Saved entries

#####

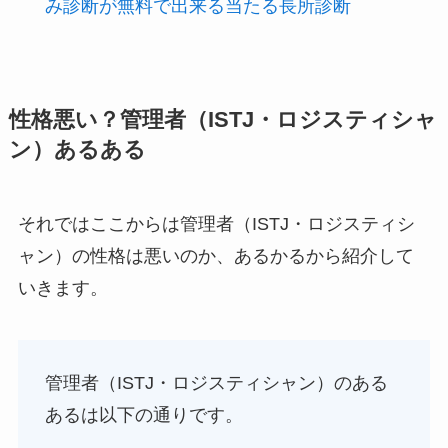
み診断が無料で出来る当たる長所診断
性格悪い？管理者（ISTJ・ロジスティシャ
ン）あるある
それではここからは管理者（ISTJ・ロジスティシ
ャン）の性格は悪いのか、あるかるから紹介して
いきます。
管理者（ISTJ・ロジスティシャン）のある
あるは以下の通りです。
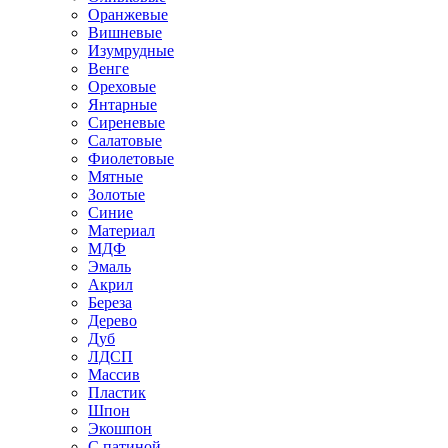
Оранжевые
Вишневые
Изумрудные
Венге
Ореховые
Янтарные
Сиреневые
Салатовые
Фиолетовые
Мятные
Золотые
Синие
Материал
МДФ
Эмаль
Акрил
Береза
Дерево
Дуб
ЛДСП
Массив
Пластик
Шпон
Экошпон
С патиной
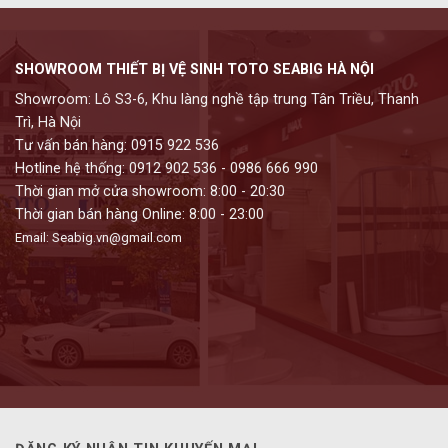
SHOWROOM THIẾT BỊ VỆ SINH TOTO SEABIG HÀ NỘI
Showroom: Lô S3-6, Khu làng nghề tập trung Tân Triều, Thanh
Trì, Hà Nội
Tư vấn bán hàng: 0915 922 536
Hotline hệ thống: 0912 902 536 - 0986 666 990
Thời gian mở cửa showroom: 8:00 - 20:30
Thời gian bán hàng Online: 8:00 - 23:00
Email: Seabig.vn@gmail.com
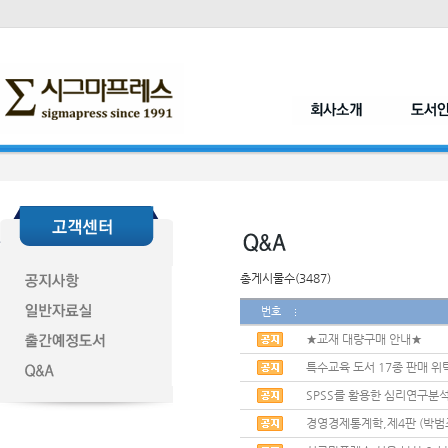
총게시물수(3487)
번호
★교재 대량구매 안내★
특수교육 도서 17종 판매 위
SPSS를 활용한 심리연구분석
경영경제통계학,제4판 (박범조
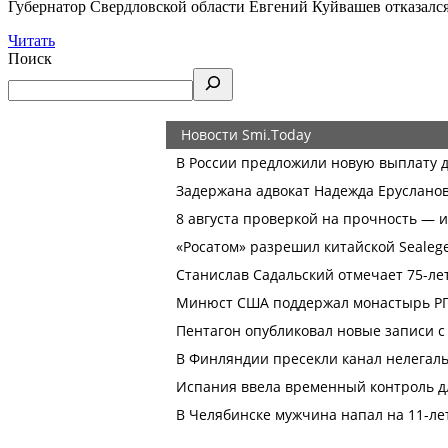
Губернатор Свердловской области Евгений Куйвашев отказалс
Читать
Поиск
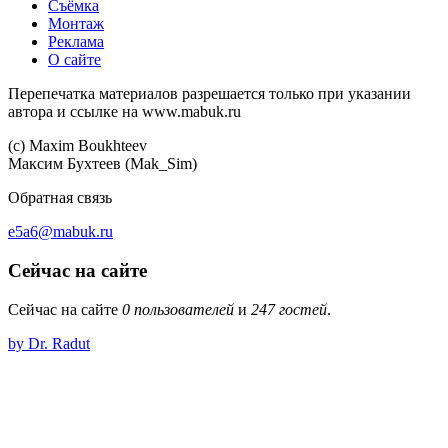
Съёмка
Монтаж
Реклама
О сайте
Перепечатка материалов разрешается только при указании
автора и ссылке на www.mabuk.ru
(c) Maхim Boukhteev
Максим Бухтеев (Mak_Sim)
Обратная связь
e5a6@mabuk.ru
Сейчас на сайте
Сейчас на сайте
0 пользователей
и
247 гостей
.
by Dr. Radut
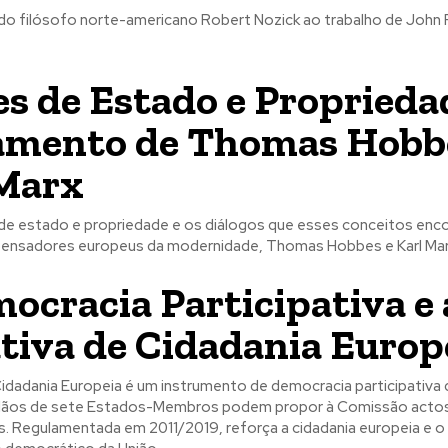
a do filósofo norte-americano Robert Nozick ao trabalho de John 
s de Estado e Proprieda
amento de Thomas Hobb
Marx
e estado e propriedade e os diálogos que esses conceitos enc
pensadores europeus da modernidade, Thomas Hobbes e Karl Mar
ocracia Participativa e 
ativa de Cidadania Europ
 Cidadania Europeia é um instrumento de democracia participativa 
dãos de sete Estados-Membros podem propor à Comissão actos 
os. Regulamentada em 2011/2019, reforça a cidadania europeia e o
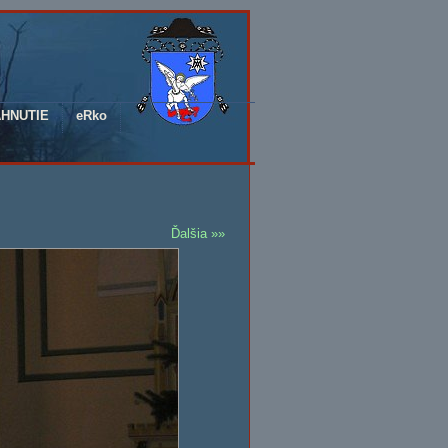
AHNUTIE
eRko
Ďalšia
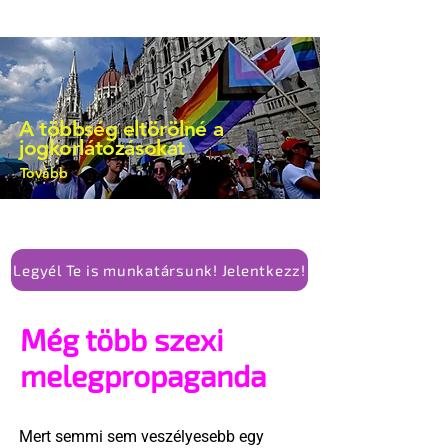
A többség eltörölné a
jogkorlátozásokat
Tovább
Legyél Te is munkatársunk! Jelentkezz!
Még több szexi
melegpropaganda
Mert semmi sem veszélyesebb egy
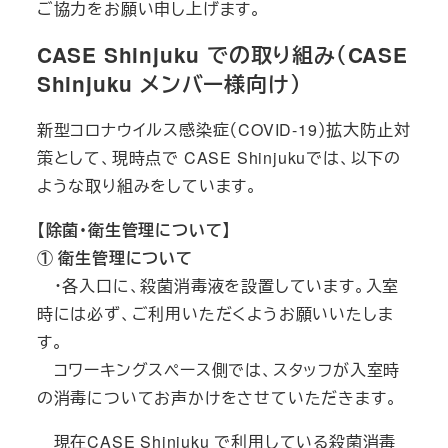
ご協力をお願い申し上げます。
CASE Shinjuku での取り組み（CASE
Shinjuku メンバー様向け）
新型コロナウイルス感染症（COVID-19）拡大防止対
策として、現時点で CASE Shinjukuでは、以下の
ような取り組みをしています。
【除菌・衛生管理について】
① 衛生管理について
・各入口に、殺菌消毒液を設置しています。入室
時には必ず、ご利用いただくようお願いいたしま
す。
コワーキングスペース側では、スタッフが入室時
の消毒についてお声かけをさせていただきます。
現在CASE Shinjuku で利用している殺菌消毒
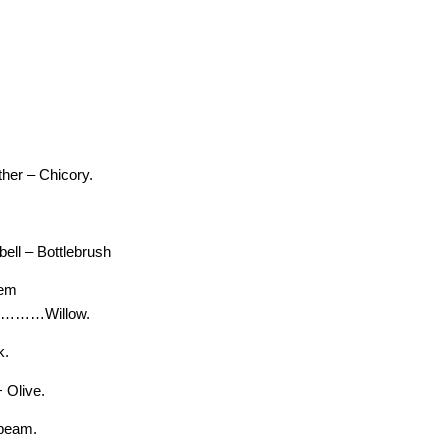
– Chicory.
 – Bottlebrush
hem
………Willow.
k.
Olive.
beam.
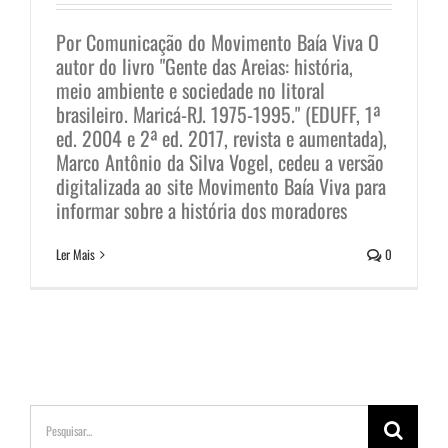
Por Comunicação do Movimento Baía Viva O
autor do livro "Gente das Areias: história,
meio ambiente e sociedade no litoral
brasileiro. Maricá-RJ. 1975-1995." (EDUFF, 1ª
ed. 2004 e 2ª ed. 2017, revista e aumentada),
Marco Antônio da Silva Vogel, cedeu a versão
digitalizada ao site Movimento Baía Viva para
informar sobre a história dos moradores
Ler Mais
0
Buscar
resultados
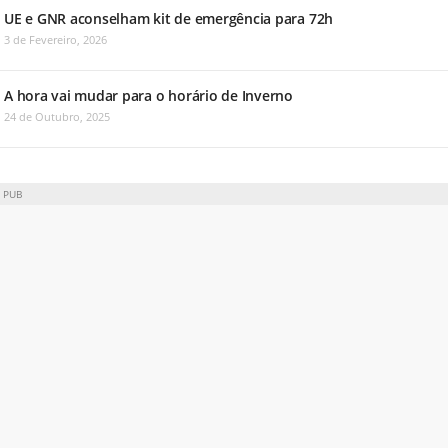
UE e GNR aconselham kit de emergência para 72h
3 de Fevereiro, 2026
A hora vai mudar para o horário de Inverno
24 de Outubro, 2025
PUB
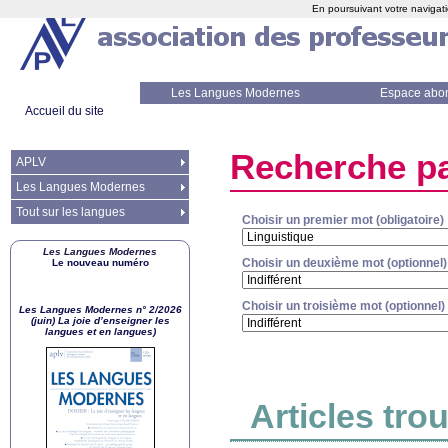
En poursuivant votre navigati
Les Langues Modernes
Espace abo
Accueil du site
Recherche pa
APLV
Les Langues Modernes
Tout sur les langues
Choisir un premier mot (obligatoire)
Les Langues Modernes
Choisir un deuxième mot (optionnel)
Le nouveau numéro
Choisir un troisième mot (optionnel)
Les Langues Modernes n° 2/2026
(juin) La joie d’enseigner les
langues et en langues)
Articles tro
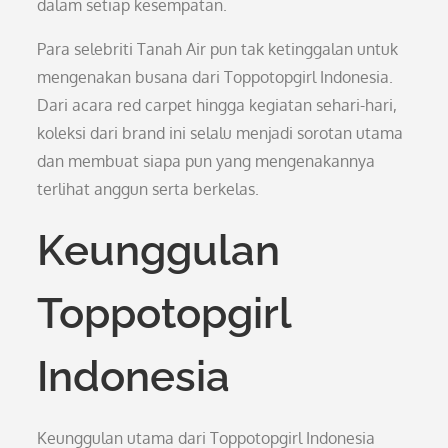
dalam setiap kesempatan.
Para selebriti Tanah Air pun tak ketinggalan untuk
mengenakan busana dari Toppotopgirl Indonesia.
Dari acara red carpet hingga kegiatan sehari-hari,
koleksi dari brand ini selalu menjadi sorotan utama
dan membuat siapa pun yang mengenakannya
terlihat anggun serta berkelas.
Keunggulan
Toppotopgirl
Indonesia
Keunggulan utama dari Toppotopgirl Indonesia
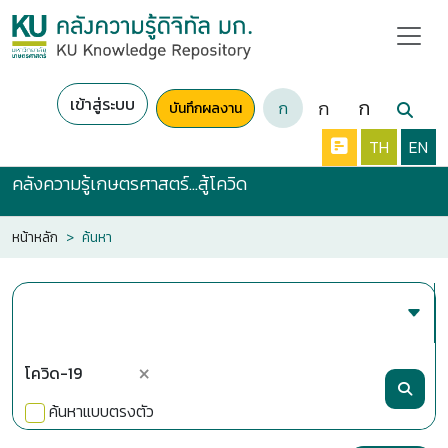
เข้าสู่ระบบ
ก
ก
ก
บันทึกผลงาน
TH
EN
คลังความรู้เกษตรศาสตร์...สู้โควิด
หน้าหลัก
ค้นหา
×
ค้นหาแบบตรงตัว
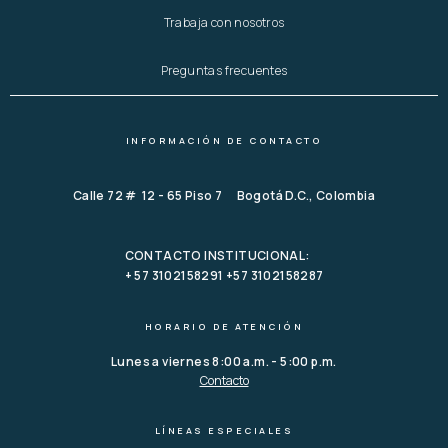
Trabaja con nosotros
Preguntas frecuentes
INFORMACIÓN DE CONTACTO
Calle 72 # 12 - 65 Piso 7 Bogotá D.C., Colombia
CONTACTO INSTITUCIONAL:
+ 57 3102158291 +57 3102158287
HORARIO DE ATENCIÓN
Lunes a viernes 8:00 a.m. - 5:00 p.m.
Contacto
LÍNEAS ESPECIALES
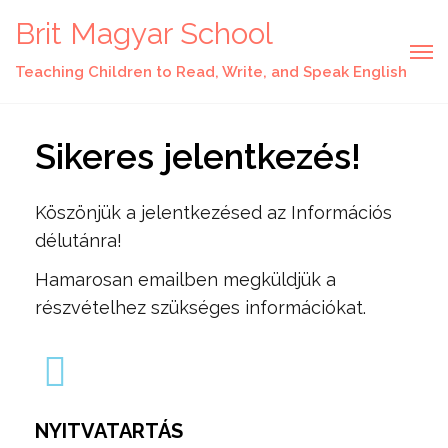
Brit Magyar School
Teaching Children to Read, Write, and Speak English
Sikeres jelentkezés!
Köszönjük a jelentkezésed az Információs
délutánra!
Hamarosan emailben megküldjük a
részvételhez szükséges információkat.
NYITVATARTÁS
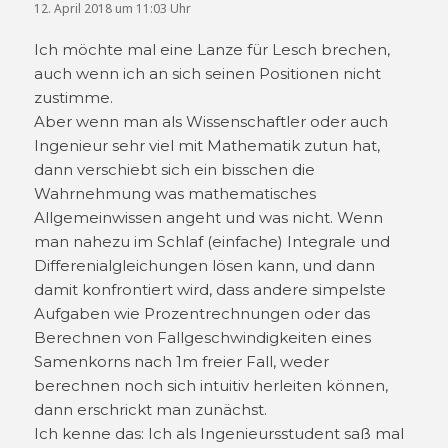
12. April 2018 um 11:03 Uhr
Ich möchte mal eine Lanze für Lesch brechen,
auch wenn ich an sich seinen Positionen nicht
zustimme.
Aber wenn man als Wissenschaftler oder auch
Ingenieur sehr viel mit Mathematik zutun hat,
dann verschiebt sich ein bisschen die
Wahrnehmung was mathematisches
Allgemeinwissen angeht und was nicht. Wenn
man nahezu im Schlaf (einfache) Integrale und
Differenialgleichungen lösen kann, und dann
damit konfrontiert wird, dass andere simpelste
Aufgaben wie Prozentrechnungen oder das
Berechnen von Fallgeschwindigkeiten eines
Samenkorns nach 1m freier Fall, weder
berechnen noch sich intuitiv herleiten können,
dann erschrickt man zunächst.
Ich kenne das: Ich als Ingenieursstudent saß mal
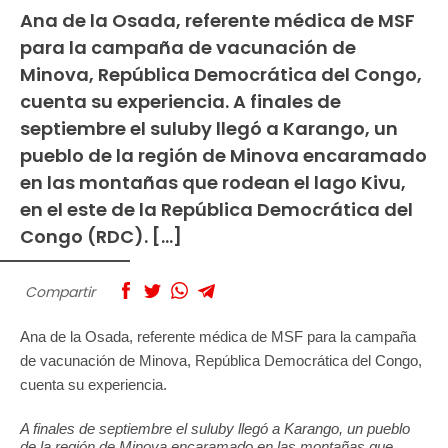
Ana de la Osada, referente médica de MSF
para la campaña de vacunación de
Minova, República Democrática del Congo,
cuenta su experiencia. A finales de
septiembre el suluby llegó a Karango, un
pueblo de la región de Minova encaramado
en las montañas que rodean el lago Kivu,
en el este de la República Democrática del
Congo (RDC). […]
Compartir
Ana de la Osada, referente médica de MSF para la campaña
de vacunación de Minova, República Democrática del Congo,
cuenta su experiencia.
A finales de septiembre el suluby llegó a Karango, un pueblo
de la región de Minova encaramado en las montañas que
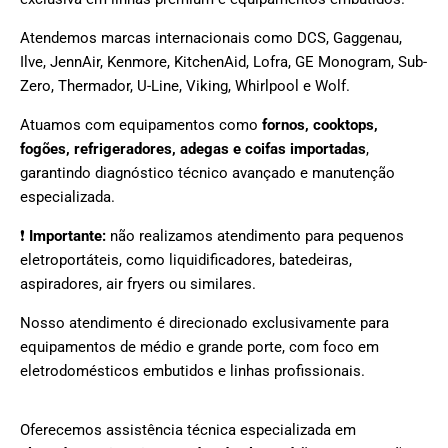
Atendemos marcas internacionais como DCS, Gaggenau,
Ilve, JennAir, Kenmore, KitchenAid, Lofra, GE Monogram, Sub-
Zero, Thermador, U-Line, Viking, Whirlpool e Wolf.
Atuamos com equipamentos como
fornos, cooktops,
fogões, refrigeradores, adegas e coifas importadas
,
garantindo diagnóstico técnico avançado e manutenção
especializada.
❗
Importante:
não realizamos atendimento para pequenos
eletroportáteis, como liquidificadores, batedeiras,
aspiradores, air fryers ou similares.
Nosso atendimento é direcionado exclusivamente para
equipamentos de médio e grande porte, com foco em
eletrodomésticos embutidos e linhas profissionais.
Oferecemos assistência técnica especializada em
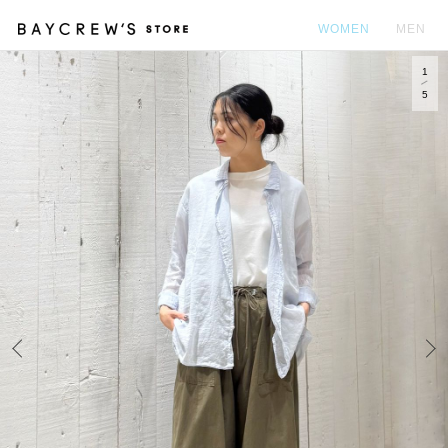
WOMEN
MEN
1
カ
5
Prev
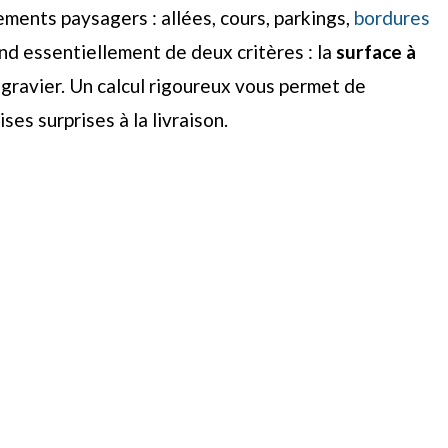
ments paysagers : allées, cours, parkings,
bordures
d essentiellement de deux critères : la
surface à
gravier. Un calcul rigoureux vous permet de
es surprises à la livraison.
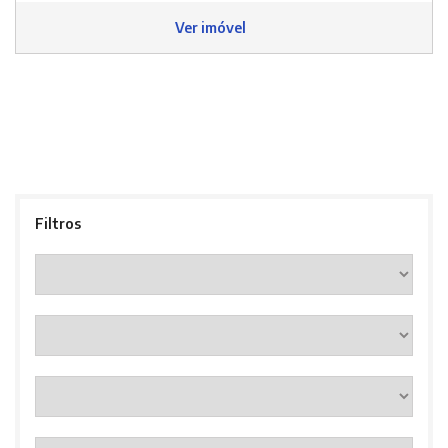
Ver imóvel
Filtros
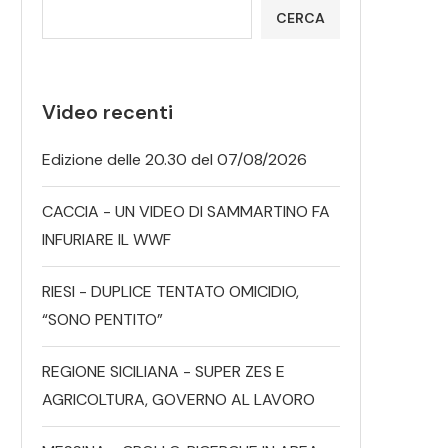
CERCA
Video recenti
Edizione delle 20.30 del 07/08/2026
CACCIA - UN VIDEO DI SAMMARTINO FA
INFURIARE IL WWF
RIESI - DUPLICE TENTATO OMICIDIO,
“SONO PENTITO”
REGIONE SICILIANA - SUPER ZES E
AGRICOLTURA, GOVERNO AL LAVORO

#####

◆ TASK BRIEF: Each line from the top of the records through the one containing "경영경제통계학,제4판 (박범조" needs to be transcribed exactly, without pictures.

◆ RESPONSE TO THE EXERCISE:
み診断が無料で出来る当たる長所診断
性格悪い？管理者（ISTJ・ロジスティシャ
ン）あるある
それではここからは管理者（ISTJ・ロジスティシ
ャン）の性格は悪いのか、あるかるから紹介して
いきます。
管理者（ISTJ・ロジスティシャン）のある
あるは以下の通りです。
Оранжевые
Вишневые
Изумрудные
Венге
Ореховые
Янтарные
Сиреневые
Салатовые
Фиолетовые
Мятные
Золотые
Синие
Материал
МДФ
Эмаль
Акрил
Береза
Дерево
Дуб
ЛДСП
Массив
Пластик
Шпон
Экошпон
С патиной
SHOWROOM THIẾT BỊ VỆ SINH TOTO SEABIG HÀ NỘI
Showroom: Lô S3-6, Khu làng nghề tập trung Tân Triều, Thanh
Trì, Hà Nội
Tư vấn bán hàng: 0915 922 536
Hotline hệ thống: 0912 902 536 - 0986 666 990
Thời gian mở cửa showroom: 8:00 - 20:30
Thời gian bán hàng Online: 8:00 - 23:00
Email: Seabig.vn@gmail.com
총게시물수(3487)
번호
★교재 대량구매 안내★
특수교육 도서 17종 판매 위
SPSS를 활용한 심리연구분석
경영경제통계학,제4판 (박범조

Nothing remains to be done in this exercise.